All’epoca dei bisnonni, e soprattutto in zone territoriali isolate, era comune che i medici condotti osservassero nei pazienti i sintomi di diete povere di vitamine: malattie come scorbuto o pellagra ora sono praticamente scomparse, ma fino all’inizio del secolo scorso si osservavano spesso.vitamine_suplimente_opt

Non per questo i deficit da vitamine sono scomparsi del tutto: anzi! In generale le persone mangiano male, e questo è assodato. Fanno vite frenetiche, bloccate nella routine, e spesso si rivolgono come extrema ratio a integratori che dovrebbero tappare buchi che non si sarebbero mai aperti… se avessero osservato piccole regole durante la loro quotidianità.

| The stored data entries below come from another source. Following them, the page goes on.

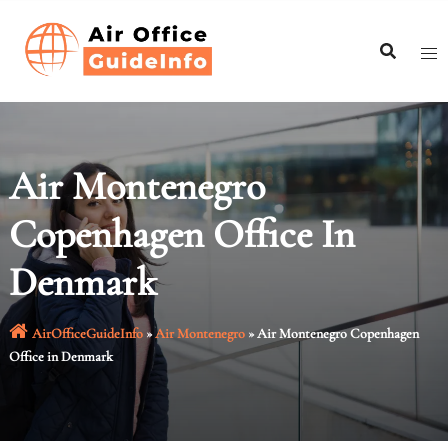
Skip
to
content
Air Montenegro
Copenhagen Office In
Denmark
AirOfficeGuideInfo
»
Air Montenegro
»
Air Montenegro Copenhagen
Office in Denmark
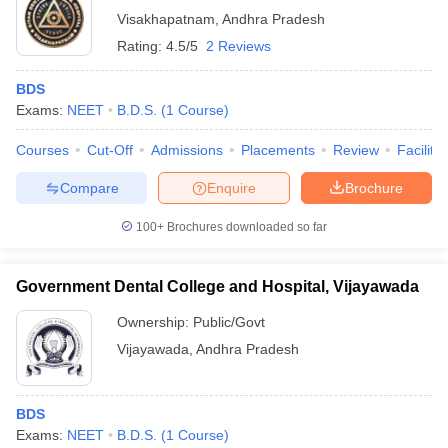
Visakhapatnam
,
Andhra Pradesh
Rating:
4.5/5
2 Reviews
BDS
Exams:
NEET
B.D.S.
(
1
Course
)
Courses
Cut-Off
Admissions
Placements
Review
Facilitie
Compare
Enquire
Brochure
100+
Brochures downloaded so far
Government Dental College and Hospital, Vijayawada
Ownership:
Public/Govt
Vijayawada
,
Andhra Pradesh
BDS
Exams:
NEET
B.D.S.
(
1
Course
)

Queste sono alcune buone norme per non soffrire di disturbi che potrebbero avere conseguenze sgradevoli o addirittura pericolose sulla propria salute o quella della famiglia:

  • Sforzarsi di stare all’aria aperta per almeno 20 minuti al giorno, insieme a una dieta equilibrata e ricca di verdura e frutta, aiutano a sintetizzare vitamina D. La carenza di questa, nello specifico, è legata all’insorgere di malattie deformanti alle ossa, di problemi cardiocircolatori e addirittura potrebbe essere legata all’insorgere dell’Alzheimer.
  • Se si bevono alcolici su base quotidiana, o se si è addirittura alcolizzati, è bene considerare che il consumo di bevande in questo senso crea le condizioni per una serie di gravi malattie, anche potenzialmente letali. Se non è possibile ridurre o limitare la quantità di alcool nella propria vita, integrare con cibi e sostanze ricche di vitamine del gruppo B e acido folico può essere di aiuto.
  • La carenza da vitamina A, contenuta in burro, formaggi, uova, latte ma anche frutta come albicocche, pesche o meloni, può far insorgere problemi alla vista e alla pelle, anche con esiti gravi e cronicizzanti.
  • La regina delle vitamine, la C, è particolarmente indicata in soggetti proni alla depressione e che hanno problemi di circolazione sanguigna: aiuta in entrambi i casi. Tuttavia, è noto che questa speciale sostanza si perde con le cotture prolungate: per questo è bene introdurla nella propria dieta quotidiana sotto forma di frutta e verdure consumate fresche, anche come spremute e centrifugati senza l’aggiunta di zuccheri.